A ‘jobsworth’ parking warden slapped a driver with two parking fines while he was delivering implants for urgent hospital operation.
Anthony Fleetwood was parked outside the renal unit to deliver crucial components for surgery to save patients’ limbs and joints when he was ‘antagonised’ by a parking warden.
The courier driver, who delivers to dozens of hospitals, was working on behalf of orthopaedic company Stanmore Implants which creates technology for attaching prosthetic limbs.
It is the second £60 fine the 54-year-old has received from the same warden in two days at Wycombe General Hospital, where he said there were no spaces or designated loading bays and delivery drivers are forced to pay to park.
Anthony, who has been making deliveries for 30 years, said: “I was so angry because that attendant is the one that told me to park in the bay in the first place.
“He had it out for me.
“The job was not casual, I was delivering an implant for an urgent operation which had to be sterilised.”
“When I got back to the van, I saw him putting the ticket.

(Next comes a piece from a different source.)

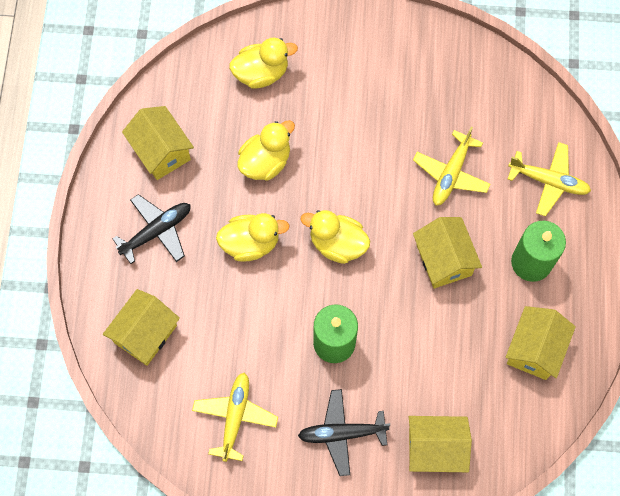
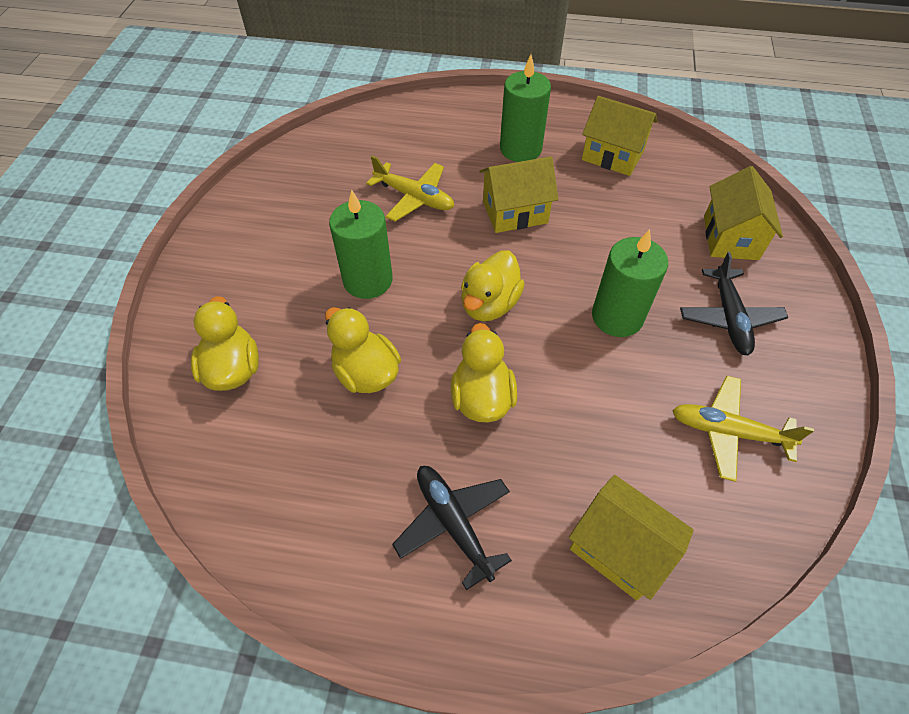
camera: 85 degrees left, 15 degrees down
(161, 151) = (322, 510): yellow house -> none
(352, 149) = (368, 280): none -> green candle
(549, 181) = (434, 129): yellow plane -> none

“I asked him why but he wouldn’t tell me.
“It felt like the second time he was just doing it to antagonise me.
“A police van was in attendance and I asked the officer where else I could have parked and he admitted there wasn’t anywhere.
“Parking is really limited at the hospital. It was just really annoying.”
Bucks Healthcare NHS Trust disputed Anthony’s claim but the delivery driver’s parking charge was dismissed when he appealed the ticket.
David Williams, directory of strategy and business development at the Trust, said: “We have dedicated loading bays at Wycombe Hospital to enable the delivery of important clinical supplies, such as implants used in theatres, without disrupting the day-to-day running of the hospital.
“Based on the photographs, this particular delivery driver has chosen not to use the loading bays and we will make a renewed effort to ensure our suppliers are very clear on where to park to deliver their goods.”
Anthony, who makes regular donations to the British Heart Foundation, is still in the process of appealing the second fine.